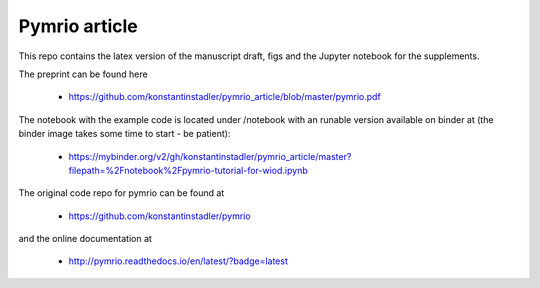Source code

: Pymrio article 
===============

.. image:: https://mybinder.org/badge.svg 
   :target: https://mybinder.org/v2/gh/konstantinstadler/pymrio_article/master?filepath=%2Fnotebook%2Fpymrio-tutorial-for-wiod.ipynb

This repo contains the latex version of the manuscript draft, figs and the Jupyter notebook for the supplements.


The preprint can be found here

  * https://github.com/konstantinstadler/pymrio_article/blob/master/pymrio.pdf

The notebook with the example code is located under /notebook with an runable version available on binder at (the binder image takes some time to start - be patient):

  * https://mybinder.org/v2/gh/konstantinstadler/pymrio_article/master?filepath=%2Fnotebook%2Fpymrio-tutorial-for-wiod.ipynb

The original code repo for pymrio can be found at 

  * https://github.com/konstantinstadler/pymrio

and the online documentation at

  * http://pymrio.readthedocs.io/en/latest/?badge=latest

## Your goal
When you return the listing, keep each line exact and leave the pictures out.

## Written response
Source code

: Pymrio article 
===============

.. image:: https://mybinder.org/badge.svg 
   :target: https://mybinder.org/v2/gh/konstantinstadler/pymrio_article/master?filepath=%2Fnotebook%2Fpymrio-tutorial-for-wiod.ipynb

This repo contains the latex version of the manuscript draft, figs and the Jupyter notebook for the supplements.


The preprint can be found here

  * https://github.com/konstantinstadler/pymrio_article/blob/master/pymrio.pdf

The notebook with the example code is located under /notebook with an runable version available on binder at (the binder image takes some time to start - be patient):

  * https://mybinder.org/v2/gh/konstantinstadler/pymrio_article/master?filepath=%2Fnotebook%2Fpymrio-tutorial-for-wiod.ipynb

The original code repo for pymrio can be found at 

  * https://github.com/konstantinstadler/pymrio

and the online documentation at

  * http://pymrio.readthedocs.io/en/latest/?badge=latest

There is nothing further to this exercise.